(Recorded data):
────────────────────

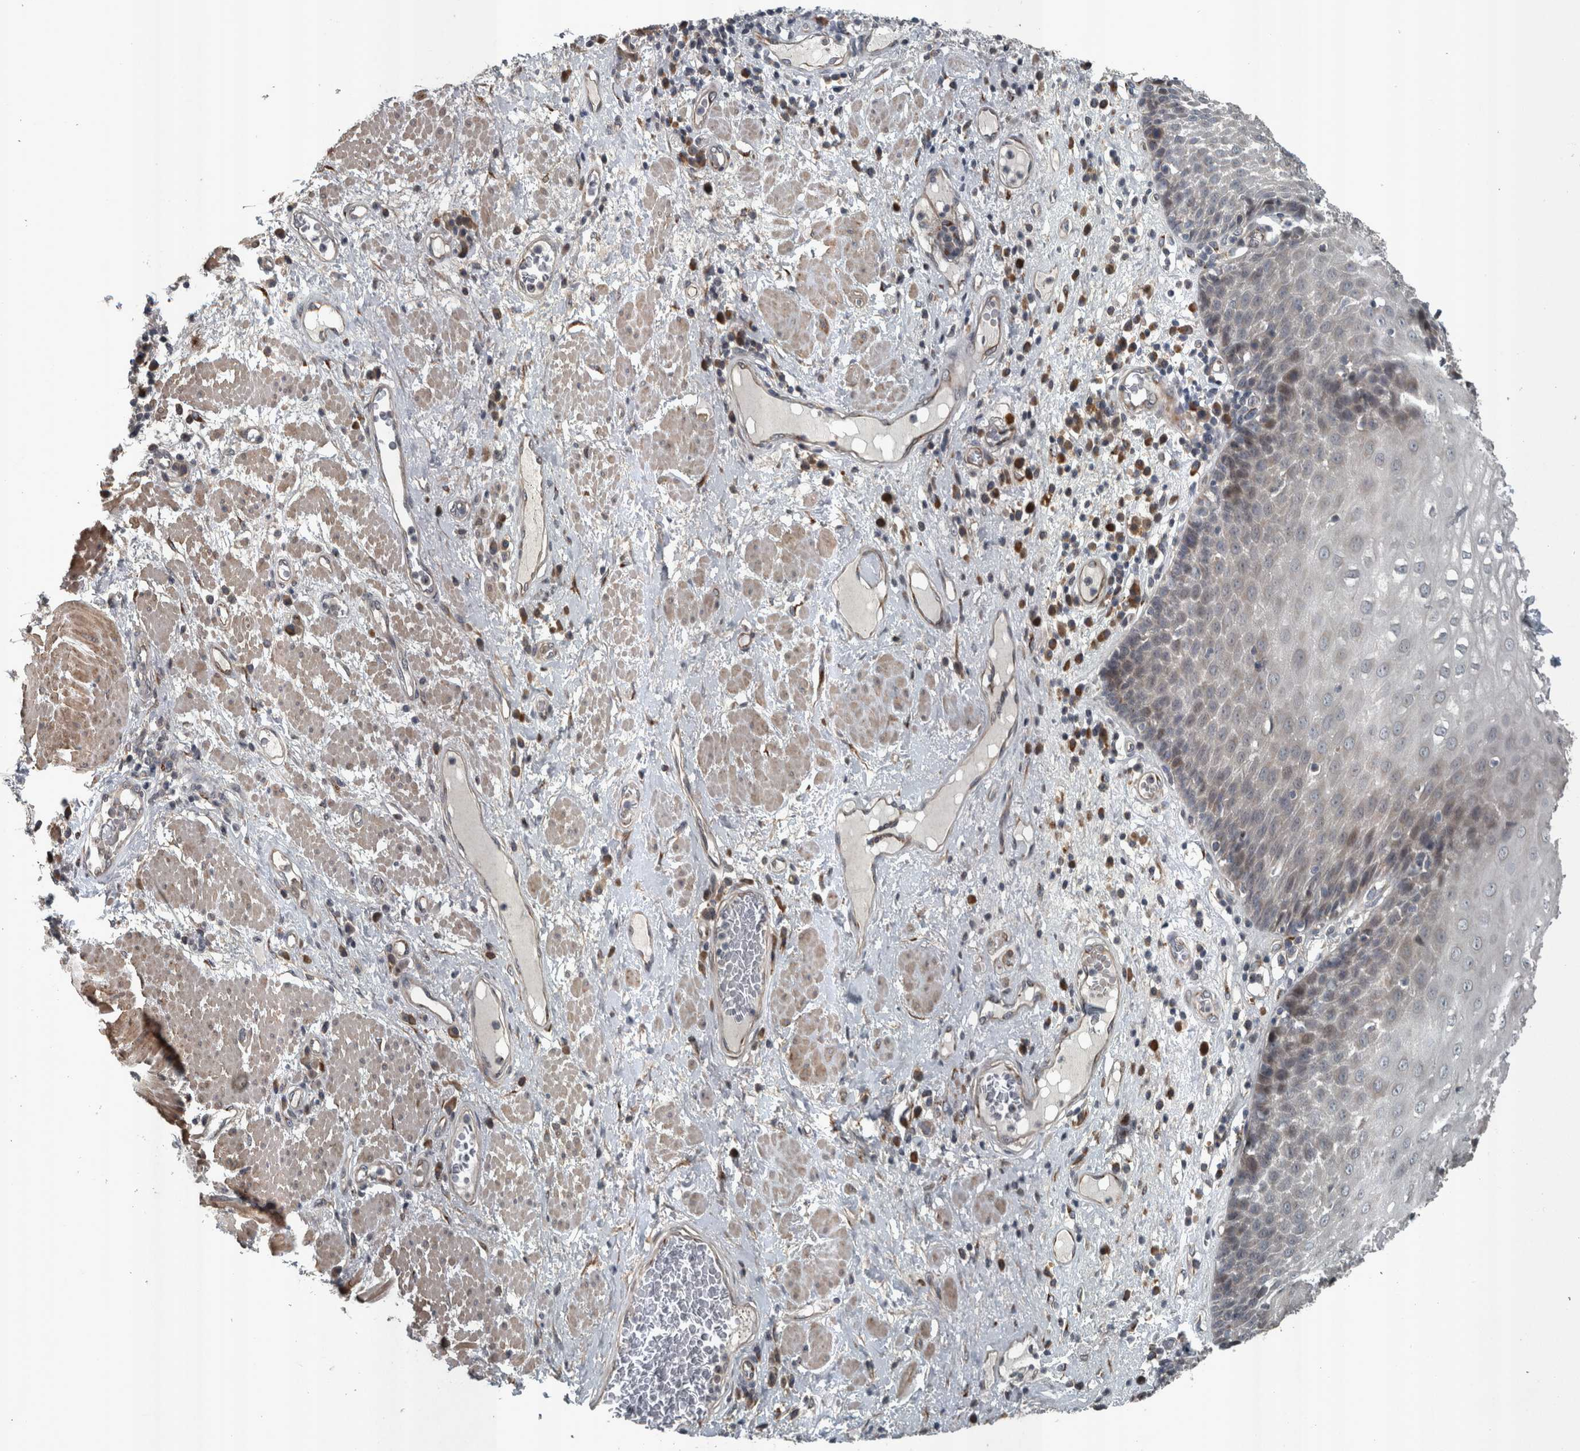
{"staining": {"intensity": "weak", "quantity": "25%-75%", "location": "cytoplasmic/membranous,nuclear"}, "tissue": "esophagus", "cell_type": "Squamous epithelial cells", "image_type": "normal", "snomed": [{"axis": "morphology", "description": "Normal tissue, NOS"}, {"axis": "morphology", "description": "Adenocarcinoma, NOS"}, {"axis": "topography", "description": "Esophagus"}], "caption": "Brown immunohistochemical staining in benign esophagus exhibits weak cytoplasmic/membranous,nuclear positivity in approximately 25%-75% of squamous epithelial cells.", "gene": "ZNF345", "patient": {"sex": "male", "age": 62}}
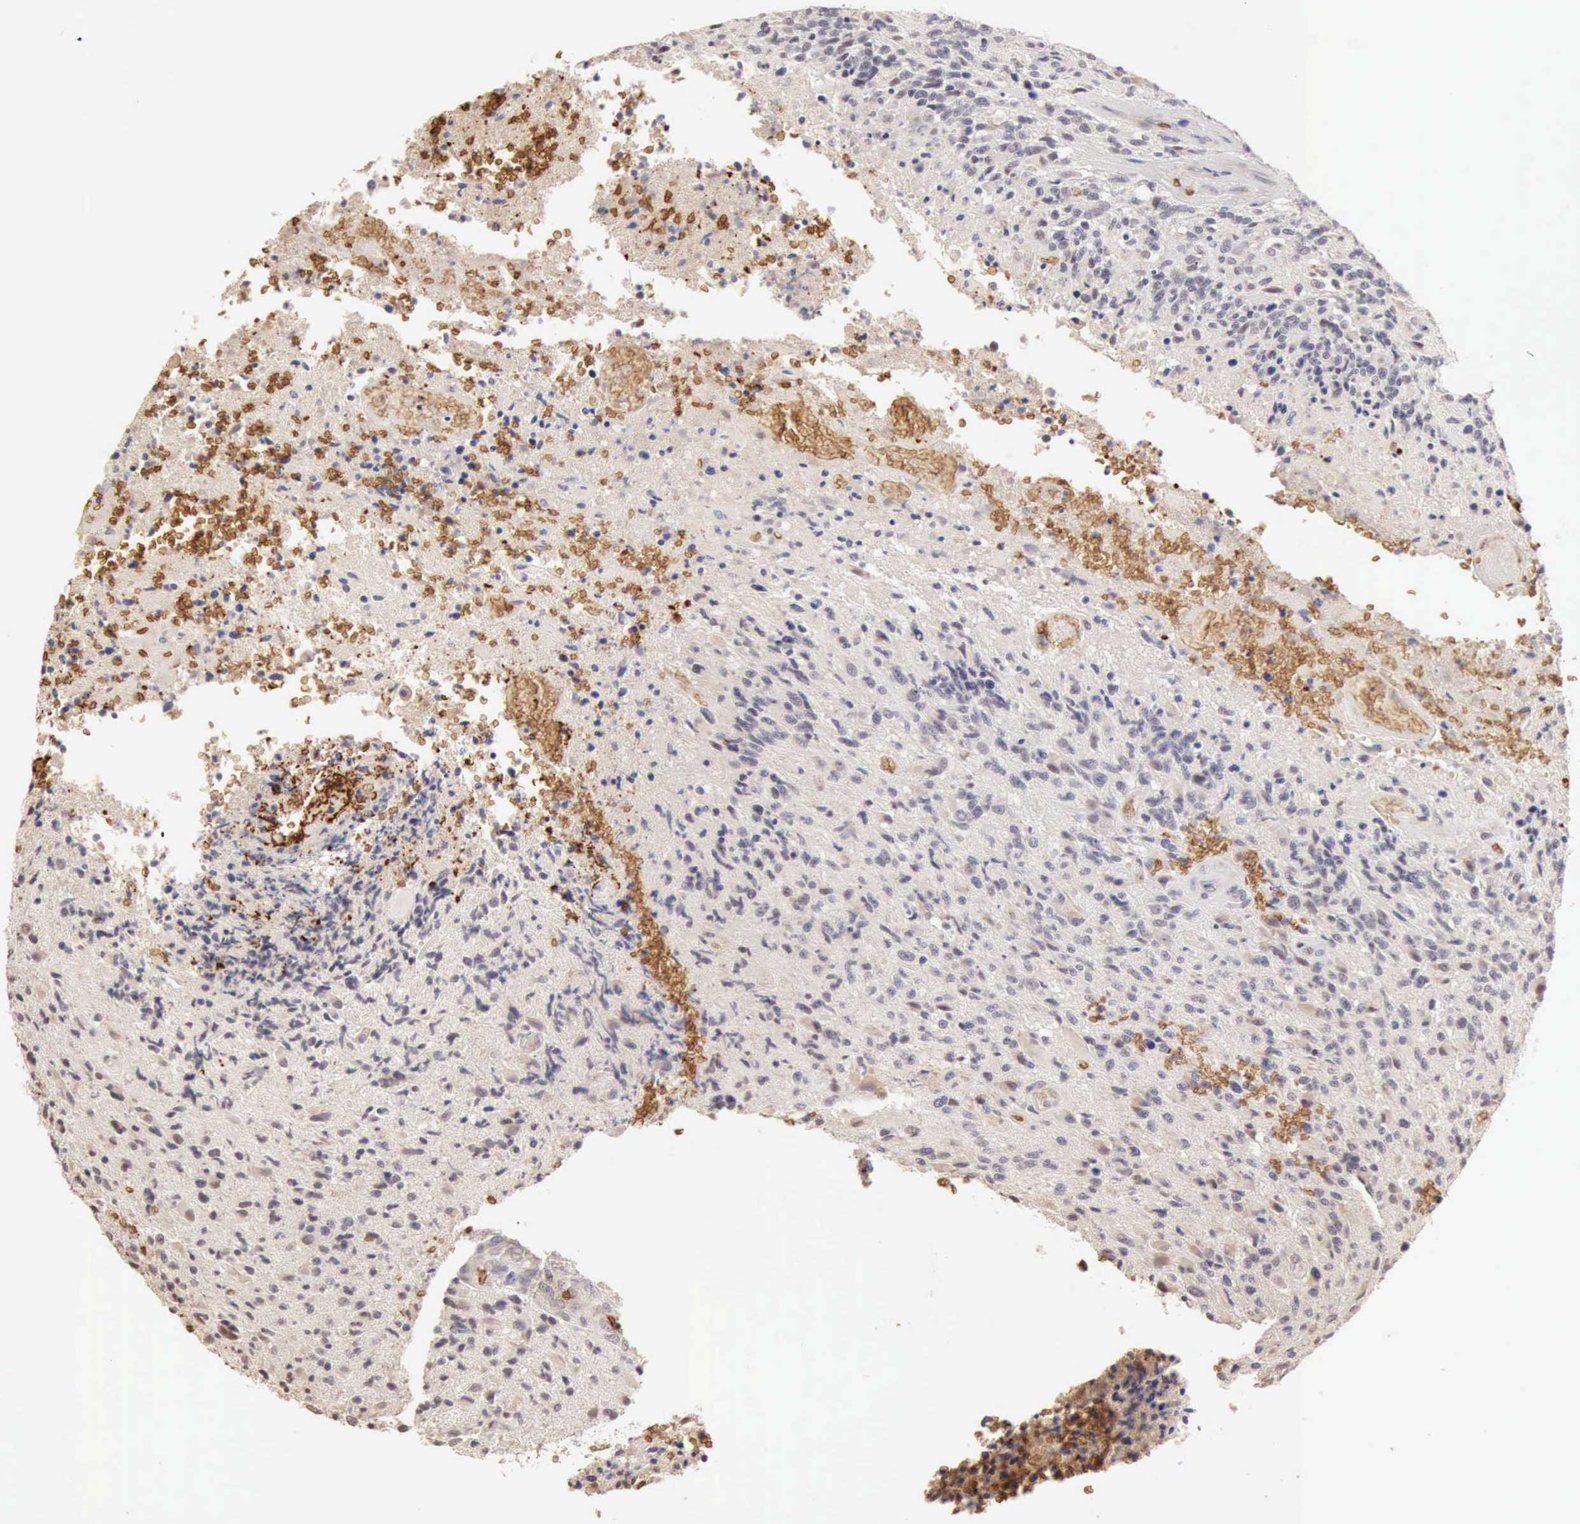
{"staining": {"intensity": "negative", "quantity": "none", "location": "none"}, "tissue": "glioma", "cell_type": "Tumor cells", "image_type": "cancer", "snomed": [{"axis": "morphology", "description": "Glioma, malignant, High grade"}, {"axis": "topography", "description": "Brain"}], "caption": "High magnification brightfield microscopy of malignant high-grade glioma stained with DAB (3,3'-diaminobenzidine) (brown) and counterstained with hematoxylin (blue): tumor cells show no significant expression.", "gene": "CFI", "patient": {"sex": "male", "age": 36}}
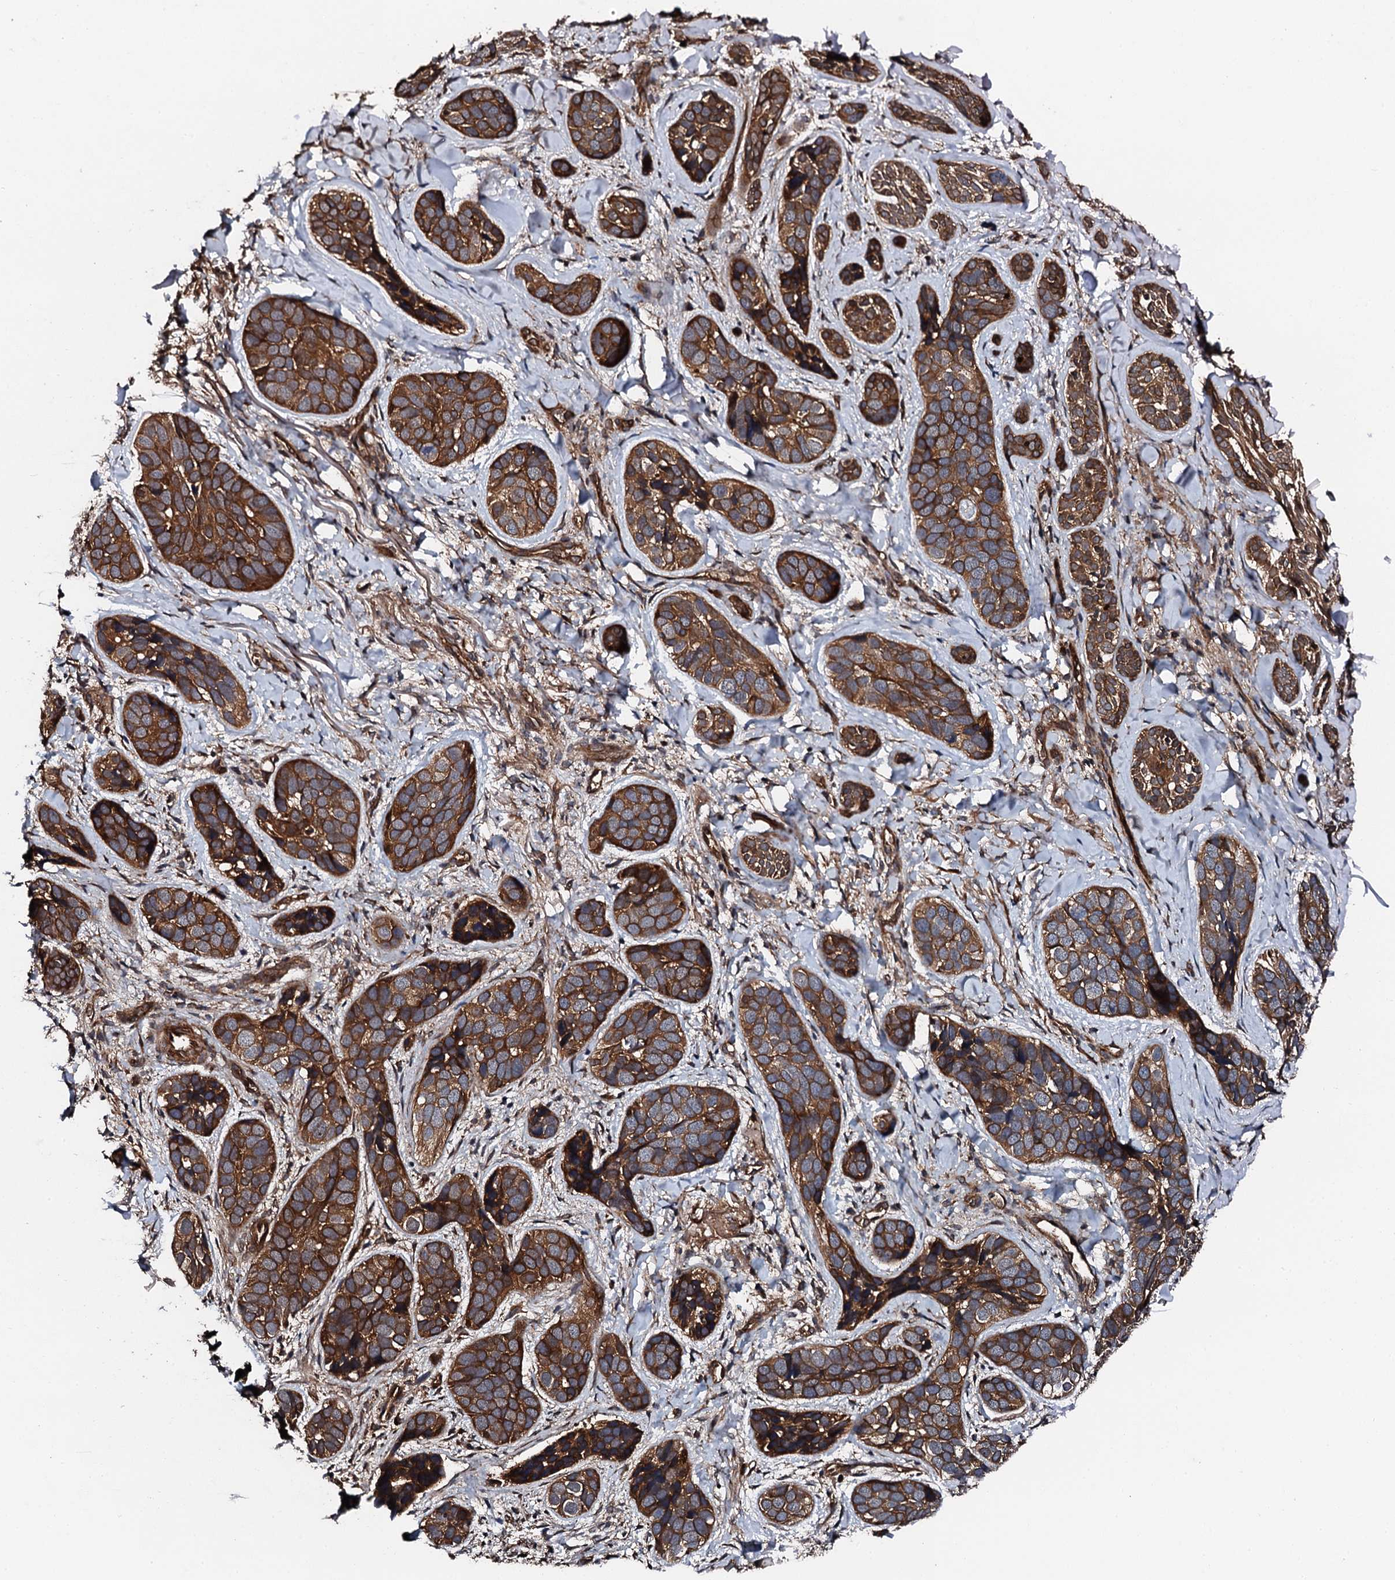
{"staining": {"intensity": "strong", "quantity": ">75%", "location": "cytoplasmic/membranous"}, "tissue": "skin cancer", "cell_type": "Tumor cells", "image_type": "cancer", "snomed": [{"axis": "morphology", "description": "Basal cell carcinoma"}, {"axis": "topography", "description": "Skin"}], "caption": "Immunohistochemistry image of skin basal cell carcinoma stained for a protein (brown), which shows high levels of strong cytoplasmic/membranous expression in approximately >75% of tumor cells.", "gene": "FLYWCH1", "patient": {"sex": "male", "age": 71}}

────────────────────

(What the exercise asks):
Top to bottom, retype the listing exactly but drop every picture.

(Answer for this exercise):
{"staining": {"intensity": "weak", "quantity": "25%-75%", "location": "cytoplasmic/membranous,nuclear"}, "tissue": "esophagus", "cell_type": "Squamous epithelial cells", "image_type": "normal", "snomed": [{"axis": "morphology", "description": "Normal tissue, NOS"}, {"axis": "morphology", "description": "Adenocarcinoma, NOS"}, {"axis": "topography", "description": "Esophagus"}], "caption": "Brown immunohistochemical staining in benign esophagus exhibits weak cytoplasmic/membranous,nuclear positivity in approximately 25%-75% of squamous epithelial cells.", "gene": "ZNF345", "patient": {"sex": "male", "age": 62}}
{"staining": {"intensity": "negative", "quantity": "none", "location": "none"}, "tissue": "glioma", "cell_type": "Tumor cells", "image_type": "cancer", "snomed": [{"axis": "morphology", "description": "Glioma, malignant, High grade"}, {"axis": "topography", "description": "Brain"}], "caption": "High magnification brightfield microscopy of malignant high-grade glioma stained with DAB (3,3'-diaminobenzidine) (brown) and counterstained with hematoxylin (blue): tumor cells show no significant expression.", "gene": "CFI", "patient": {"sex": "male", "age": 36}}
{"staining": {"intensity": "strong", "quantity": ">75%", "location": "cytoplasmic/membranous"}, "tissue": "skin cancer", "cell_type": "Tumor cells", "image_type": "cancer", "snomed": [{"axis": "morphology", "description": "Basal cell carcinoma"}, {"axis": "topography", "description": "Skin"}], "caption": "Immunohistochemistry image of skin basal cell carcinoma stained for a protein (brown), which shows high levels of strong cytoplasmic/membranous expression in approximately >75% of tumor cells.", "gene": "FLYWCH1", "patient": {"sex": "male", "age": 71}}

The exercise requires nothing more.